Cuban economist (1912–2001)

Felipe Pazos Roque (27 September 1912 – 26 February 2001) was a Cuban economist who initially supported the Cuban Revolution of Fidel Castro, but became disillusioned with the increasingly radical nature of the revolutionary government.

==Biography==
Born in Havana, Pazos earned a doctorate from the University of Havana in 1938. He was a member of the Cuban delegation to the 1944 Bretton Woods conference. In 1946, he joined the staff of the fledgling International Monetary Fund that had been established at the Bretton Woods conference. He worked there for three years before returning to Cuba in 1950 to head the newly established National Bank of Cuba for two years at the behest of Cuban President Carlos Prío Socarrás.

After Fulgencio Batista took power in Cuba through a military coup d'état in 1952, Pazos became active in supporting the resistance against Batista. Batista's rule came under increasing assault during the 1950s, and he and the Cuban military soon found themselves fighting against a young Castro and the forces of his 26th of July Movement. At the time, Castro was waging a guerrilla campaign in the mountainous Sierra Maestra region of Cuba. Batista had declared that Castro had been killed; however, Pazos arranged for The New York Times reporter Herbert Matthews to come and meet Castro in February 1957. The resulting interview refuted Batista's claims, and gave Castro and his revolutionaries international attention. In July 1957, Castro convened a meeting in the Sierra Maestra between his group of rebels and pro-Capitalist representatives, including Pazos. Pazos' signature on the 12 July Sierra Manifesto was meant to help reassure the Cuban people that the revolutionaries were not radical ideologues. Pazos and his family were forced to flee Cuba soon after its release.

After Castro's victory in 1959, Pazos returned to Cuba and once again headed the National Bank of Cuba. However, he soon found himself becoming increasingly disillusioned with the new Cuban government. In April 1959, Castro and his aides, including Pazos, visited the United States. Many had suspected that the purpose of the visit was to ask for economic aid, but Castro forbade Pazos from making any such requests.
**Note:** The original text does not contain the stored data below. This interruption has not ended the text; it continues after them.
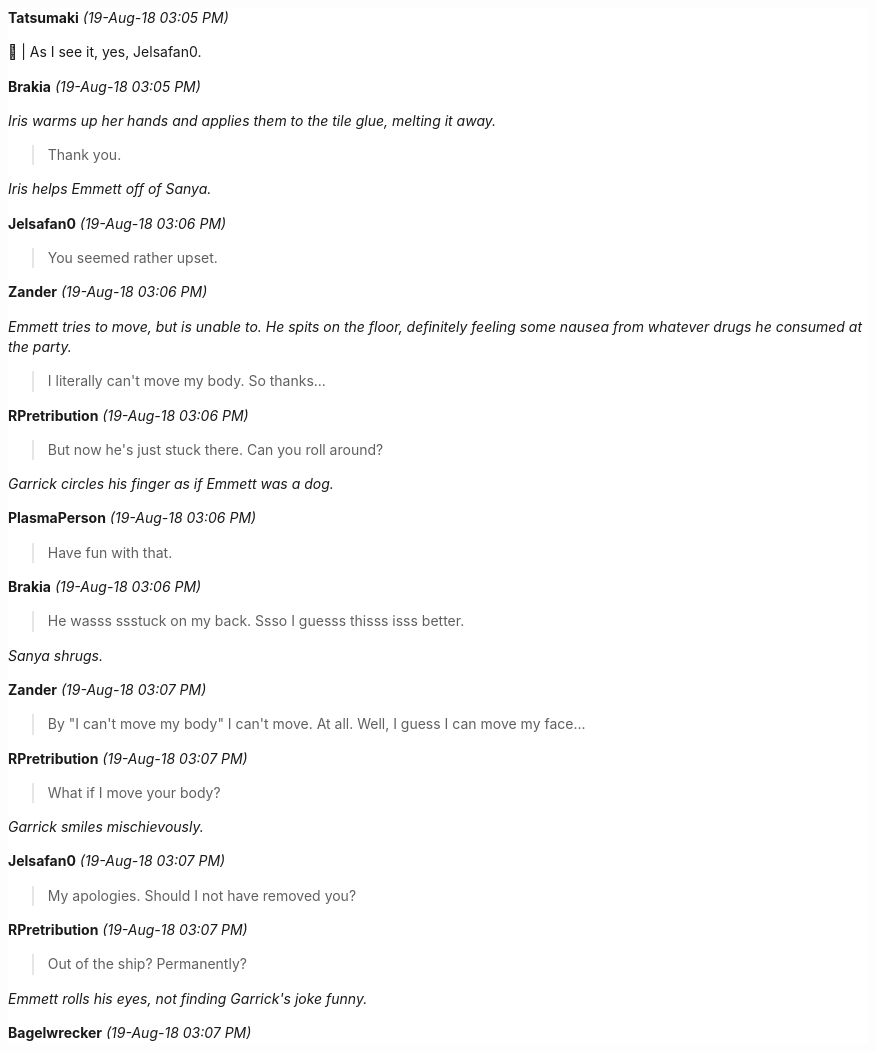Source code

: **Tatsumaki** _(19-Aug-18 03:05 PM)_

🎱 | As I see it, yes, Jelsafan0.

**Brakia** _(19-Aug-18 03:05 PM)_

_Iris warms up her hands and applies them to the tile glue, melting it away._

> Thank you.

_Iris helps Emmett off of Sanya._

**Jelsafan0** _(19-Aug-18 03:06 PM)_

> You seemed rather upset.

**Zander** _(19-Aug-18 03:06 PM)_

_Emmett tries to move, but is unable to. He spits on the floor, definitely feeling some nausea from whatever drugs he consumed at the party._

> I literally can't move my body.
> So thanks...

**RPretribution** _(19-Aug-18 03:06 PM)_

> But now he's just stuck there.
> Can you roll around?

_Garrick circles his finger as if Emmett was a dog._

**PlasmaPerson** _(19-Aug-18 03:06 PM)_

> Have fun with that.

**Brakia** _(19-Aug-18 03:06 PM)_

> He wasss ssstuck on my back. Ssso I guesss thisss isss better.

_Sanya shrugs._

**Zander** _(19-Aug-18 03:07 PM)_

> By "I can't move my body" I can't move. At all.
> Well, I guess I can move my face...

**RPretribution** _(19-Aug-18 03:07 PM)_

> What if I move your body?

_Garrick smiles mischievously._

**Jelsafan0** _(19-Aug-18 03:07 PM)_

> My apologies. Should I not have removed you?

**RPretribution** _(19-Aug-18 03:07 PM)_

> Out of the ship?
> Permanently?

_Emmett rolls his eyes, not finding Garrick's joke funny._

**Bagelwrecker** _(19-Aug-18 03:07 PM)_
Pazos privately expressed his frustrations to officials at the U.S. State Department and Treasury Department.

Pazos' confidence was further weakened when Castro ordered the arrest and imprisonment in October 1959 of Huber Matos, an anti-Communist revolutionary who had recently resigned from office. After Castro angrily denounced the United States for being complicit in the "bombing" of Havana with thousands of anti-Castro leaflets by the ex-Air Force Chief Pedro Luis Diaz Lanz, Pazos decided to resign. He tendered his resignation to President Osvaldo Dorticós Torrado on 23 October 1959. Pazos transferred the Presidency of the National Bank of Cuba to Che Guevara on 26 November 1959, and was allowed to leave Cuba soon afterward.

==Later years and death==
Pazos ended up working at the Alliance for Progress and the Inter-American Development Bank, writing many economic articles on Latin America, before retiring in 1975 to Venezuela. He died in Puerto Ordaz in 2001. He had three sons and a daughter. His son Felipe Jr. starred alongside Spencer Tracy in the 1958 film adaptation of Ernest Hemingway's The Old Man and the Sea.